Mr. Stephens interrupted again. “Unless the report from the National Weather Bureau for the town of Sam Dent of January 27, 1990, goes into the record, I will object to that question.”

“I will offer that report,” Mr. Schwartz said. Then he asked me if I saw Billy Ansel that morning.

I said yes, he was driving behind the bus in his pickup, like he did every morning, following the bus in. I was exact and said I saw Billy’s pickup truck, not Billy himself. “I sit in front; it’s the kids in the back who always watch and wave at Billy.”

“Who were they?”

“In the back? I don’t know: Billy’s kids, of course, and Bear Otto, and a couple of others.”

“Objection,” Mr. Stephens said. “Note my objection. She said, ‘I don’t know.’ ”

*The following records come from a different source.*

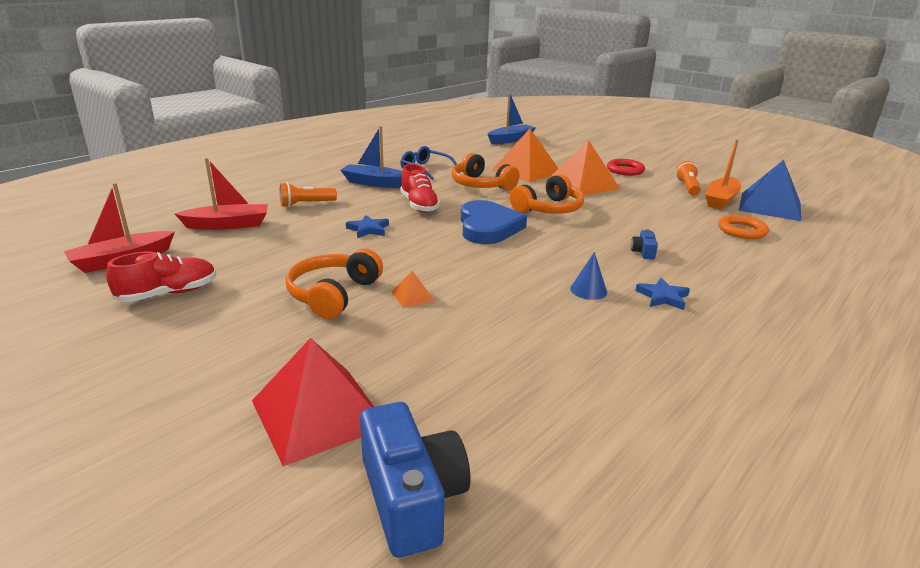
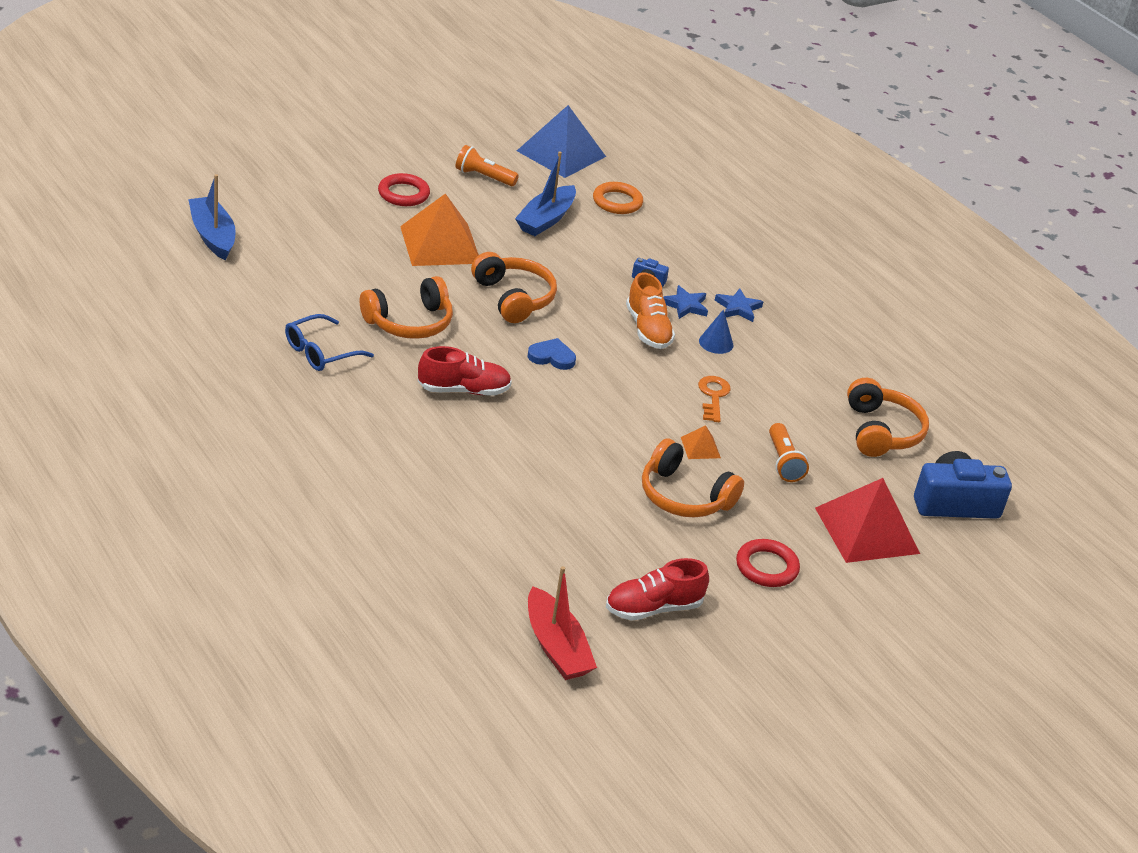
camera: 80 degrees left, 10 degrees up
red shoe [106,252,216,302] -> red shoe turned 90 degrees counterclockwise [606,558,709,621]
red boat [174,158,268,230] -> none
orange flashlight [280,182,337,207] -> orange flashlight moved to [769,423,809,482]
blue boat [341,126,402,188] -> blue boat moved to [515,151,576,236]
blue star [346,215,389,238] -> blue star moved to [663,285,708,319]
blue heart [461,200,527,244] -> blue heart [528,338,576,370], size x0.51
orange pyramid [492,129,558,183] -> none
orange boat [705,139,741,209] -> none
none -> orange shoe [626,272,675,349]
none -> orange key [698,376,731,422]
none -> red ring [736,539,800,587]
none -> orange headphones [847,378,929,457]

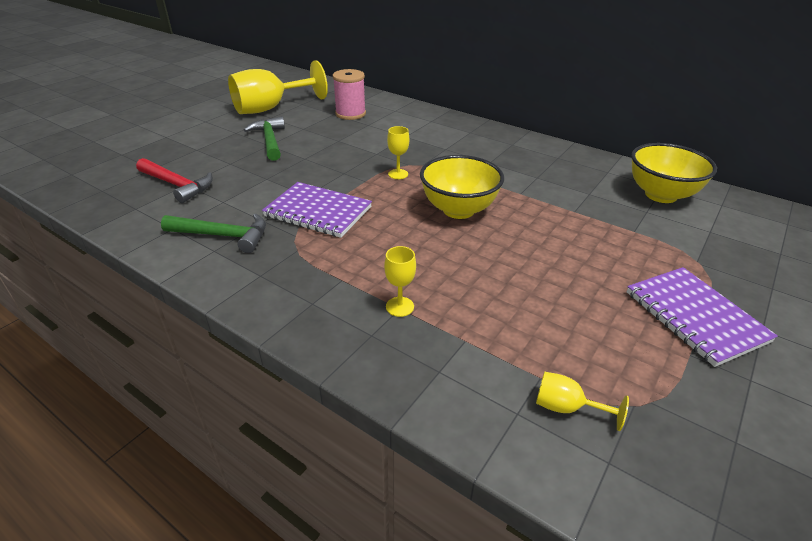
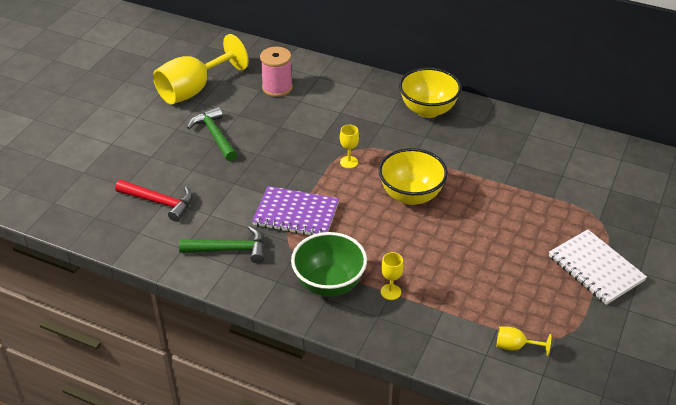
camera: 10 degrees left, 5 degrees up
purple notebook [627,267,778,367] -> white notebook [549,229,647,305]
yellow bowl [631,143,717,203] -> yellow bowl moved to [399,67,461,118]
none -> green bowl [291,232,367,297]

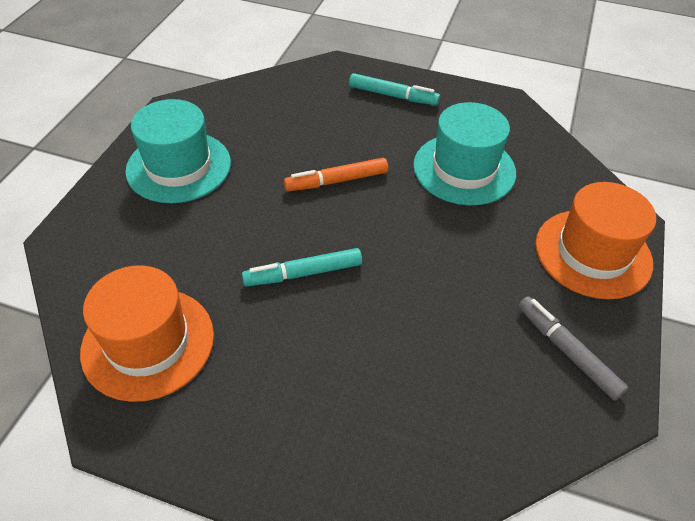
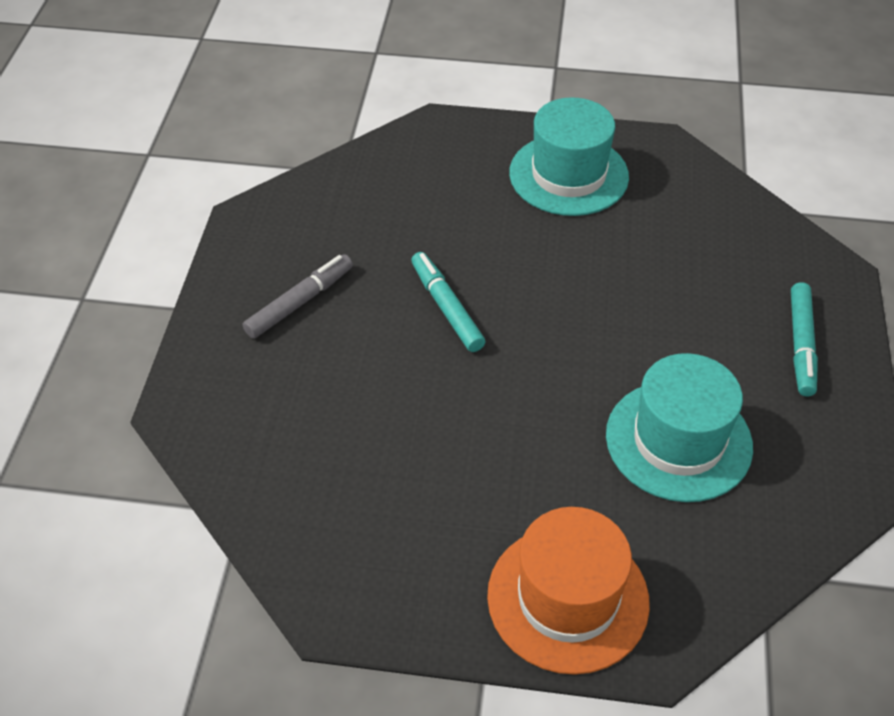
camera: 80 degrees right, 0 degrees up
orange hat [80,265,214,402] -> none
orange marker [284,158,388,191] -> none
grey marker [518,296,628,401] -> grey marker moved to [243,254,353,339]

Mr. Schwartz slipped a quick smile past me, his old friend. “Did there come a time when all the children had been picked up?”

“Yes.”

“You remember that much,” he said. Like, How interesting.

“Yes. As I’m talking, I’m remembering more about it.” And I really was, which surprised me probably as much as it was surprising the lawyers.

Mr. Stephens looked worried. “Note my objection. She said, ‘As I’m talking.’ ”

“Do you remember, did there come a time when the bus turned off Staples Mill Road onto the Marlowe road at what’s called Wilmot Flats?”

“Yes,” I said. “There was this big brown dog that ran across the road up there, right by the dump, and Dolores slowed down so’s not to hit him, and he ran into the woods. And then Dolores drove on and turned onto the Marlowe road, as usual. I remember that. I’m remembering it pretty clearly.”